§ The problem
Your response to the data below should hold nothing except the lines from the one containing "Judge from the" down to the one containing "Picture 1: yz", reproduced exactly and without pictures.

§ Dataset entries
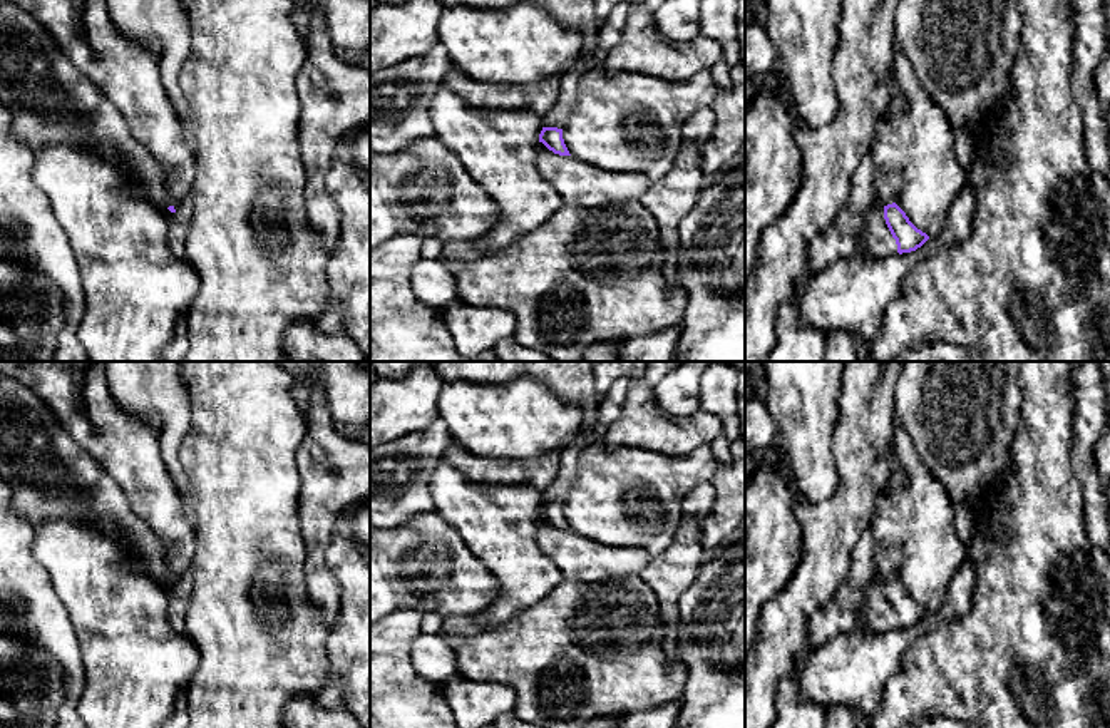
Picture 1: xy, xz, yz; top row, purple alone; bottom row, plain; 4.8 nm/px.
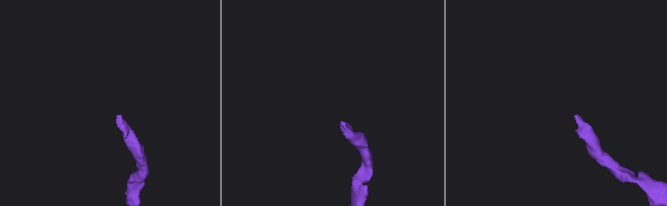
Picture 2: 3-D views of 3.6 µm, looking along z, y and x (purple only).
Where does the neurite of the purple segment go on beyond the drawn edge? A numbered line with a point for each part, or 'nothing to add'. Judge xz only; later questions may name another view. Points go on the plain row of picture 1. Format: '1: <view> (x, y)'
1: xz (571, 380)

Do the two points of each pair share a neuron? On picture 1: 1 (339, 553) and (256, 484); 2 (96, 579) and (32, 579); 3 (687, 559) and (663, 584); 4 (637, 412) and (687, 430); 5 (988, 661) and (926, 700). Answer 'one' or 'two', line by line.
1: two
2: two
3: one
4: one
5: one

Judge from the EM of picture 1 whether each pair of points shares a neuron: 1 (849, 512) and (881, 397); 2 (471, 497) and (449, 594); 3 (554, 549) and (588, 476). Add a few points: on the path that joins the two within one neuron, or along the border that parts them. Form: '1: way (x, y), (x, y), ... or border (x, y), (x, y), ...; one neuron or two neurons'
1: way (853, 484), (853, 424); one neuron
2: border (434, 511), (459, 534), (466, 548), (486, 568); two neurons
3: border (571, 529), (608, 546); two neurons

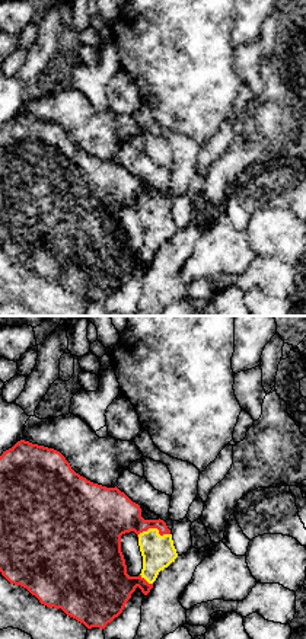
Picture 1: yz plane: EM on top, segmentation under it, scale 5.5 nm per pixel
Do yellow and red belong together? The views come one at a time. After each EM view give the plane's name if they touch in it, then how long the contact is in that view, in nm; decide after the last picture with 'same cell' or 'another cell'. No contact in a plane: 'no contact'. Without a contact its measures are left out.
yz | 180 nm

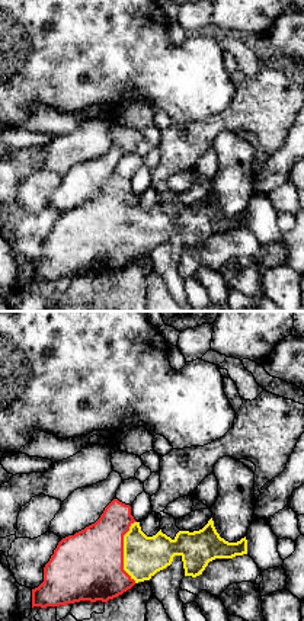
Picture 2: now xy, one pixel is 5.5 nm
xy | 340 nm

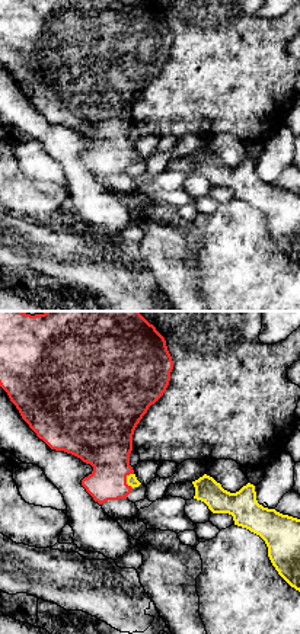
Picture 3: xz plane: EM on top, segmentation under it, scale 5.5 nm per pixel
xz | 90 nm

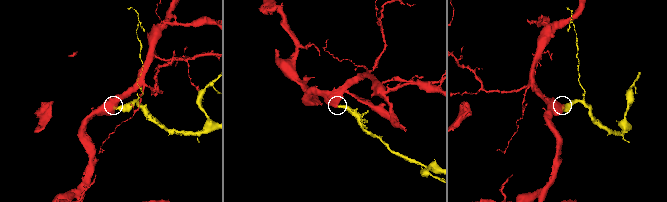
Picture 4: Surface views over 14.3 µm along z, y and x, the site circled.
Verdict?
same cell

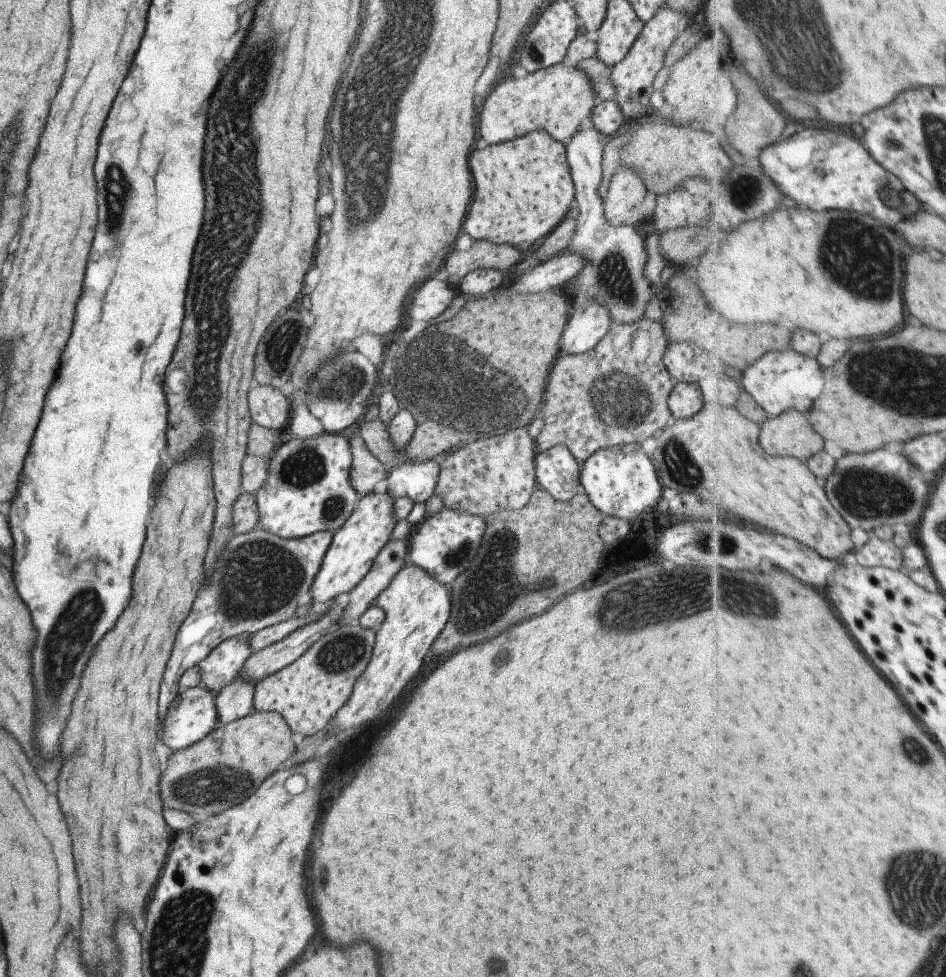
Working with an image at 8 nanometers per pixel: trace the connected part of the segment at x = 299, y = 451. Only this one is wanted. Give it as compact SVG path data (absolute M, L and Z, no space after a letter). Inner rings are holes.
M321 433L320 435L289 440L269 455L267 478L261 488L255 493L255 502L259 514L257 526L265 532L277 534L284 539L301 538L315 532L334 532L349 518L358 502L355 490L349 482L349 466L351 466L351 452L342 435Z

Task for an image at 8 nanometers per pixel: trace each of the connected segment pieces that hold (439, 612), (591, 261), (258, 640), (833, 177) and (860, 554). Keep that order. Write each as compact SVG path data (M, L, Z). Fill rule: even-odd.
M407 562L393 576L391 584L378 594L372 605L383 610L383 624L375 633L371 658L363 674L353 683L353 692L349 695L349 700L330 720L331 728L327 732L331 734L331 738L327 740L327 744L333 742L335 734L339 734L341 738L343 730L357 728L359 724L373 720L399 696L407 682L419 672L423 658L429 652L429 646L437 638L438 632L443 630L449 618L451 594L449 588L431 578L431 574Z
M588 122L579 126L579 130L565 144L567 166L575 189L574 200L578 215L575 234L569 242L569 252L583 258L583 268L569 284L571 297L587 296L589 300L607 308L612 325L631 324L643 316L643 310L649 296L655 294L655 288L643 278L643 266L647 262L644 239L635 231L635 226L611 226L603 218L602 201L597 195L597 186L601 179L601 156L608 138L601 136Z
M322 603L320 607L313 608L309 614L305 614L305 616L301 616L301 618L292 616L289 620L281 622L281 624L273 624L273 626L269 626L269 628L259 630L259 632L255 632L255 634L247 637L249 646L251 646L251 650L253 651L260 651L269 645L279 642L281 638L285 638L287 634L291 634L293 630L297 630L297 628L309 624L309 622L319 620L327 610L329 610L329 603Z
M810 125L795 127L783 140L767 146L761 152L758 163L785 196L813 210L835 208L871 214L895 229L895 224L899 224L895 220L895 212L905 218L907 214L915 216L917 212L924 212L919 199L913 193L905 194L903 186L897 188L899 192L891 192L893 182L889 178L892 172L877 162L856 136L849 136L843 130Z
M874 536L854 553L852 561L864 567L887 567L904 570L904 554L892 540Z

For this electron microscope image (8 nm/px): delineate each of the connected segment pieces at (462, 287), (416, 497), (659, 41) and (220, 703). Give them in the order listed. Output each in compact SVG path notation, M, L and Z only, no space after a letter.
M477 268L462 276L456 288L462 294L478 298L499 291L501 278L501 271L493 270L493 268Z
M431 460L427 462L403 462L397 464L393 468L388 469L382 484L379 486L384 492L387 492L393 500L396 498L409 498L413 504L417 502L425 502L427 498L433 495L433 490L437 486L439 478L439 460Z
M663 3L655 14L643 23L639 36L633 41L627 54L611 66L609 80L615 90L614 101L621 110L626 123L637 122L644 112L649 111L649 98L654 91L652 82L655 74L663 67L666 50L681 30L684 30L693 21L694 18L689 14L671 10Z
M238 674L227 686L218 690L215 696L215 712L219 718L219 727L249 713L254 688L253 680L247 682L243 674Z

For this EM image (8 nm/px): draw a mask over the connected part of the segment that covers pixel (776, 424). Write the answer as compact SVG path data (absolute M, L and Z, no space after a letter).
M789 410L781 416L771 417L763 424L763 432L760 434L761 451L774 457L797 457L804 463L807 463L815 454L823 452L825 442L823 438L815 432L811 426L808 415Z

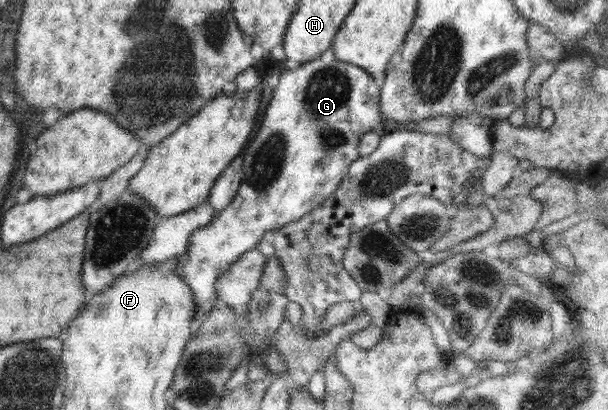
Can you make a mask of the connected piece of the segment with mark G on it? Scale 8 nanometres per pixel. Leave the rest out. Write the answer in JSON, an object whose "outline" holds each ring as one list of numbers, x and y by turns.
{"outline":[[332,48,322,54,322,58,319,56,316,60,312,60,307,63,301,63,299,67,295,69,288,69,284,71,278,79,278,84,273,88,272,98,266,107,266,110,261,114,260,121,258,122,258,128,253,134,250,141,246,144,246,147,242,151,243,153,243,165,242,170,244,173,243,181,240,183,236,196,232,199,232,202,221,211,218,211,213,219,201,229,196,229,189,238,188,245,188,260,184,262,180,261,176,264,176,273,180,274,180,277,184,279,184,282,188,283,188,287,194,293,193,302,195,302,195,310,201,310,202,304,207,300,216,301,216,281,220,279,222,274,228,271,228,267,240,258,240,255,256,249,257,244,267,235,271,235,281,226,288,224,289,222,298,222,304,215,308,214,311,210,314,210,321,202,324,202,325,198,328,198,337,188,342,179,347,175,350,164,360,156,358,145,360,137,365,132,376,130,376,128,382,128,384,124,383,114,381,113,381,106,379,103,381,87,375,83,373,75,365,70,362,70,355,64,344,62,336,59,336,53,332,51]]}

§ Reply to the exercise
Judge from the EM of picture 1 whether each pair of points shares a neuron: 1 (849, 512) and (881, 397); 2 (471, 497) and (449, 594); 3 (554, 549) and (588, 476). Add a few points: on the path that joins the two within one neuron, or along the border that parts them. Form: '1: way (x, y), (x, y), ... or border (x, y), (x, y), ...; one neuron or two neurons'
1: way (853, 484), (853, 424); one neuron
2: border (434, 511), (459, 534), (466, 548), (486, 568); two neurons
3: border (571, 529), (608, 546); two neurons

Picture 1: yz plane: EM on top, segmentation under it, scale 5.5 nm per pixel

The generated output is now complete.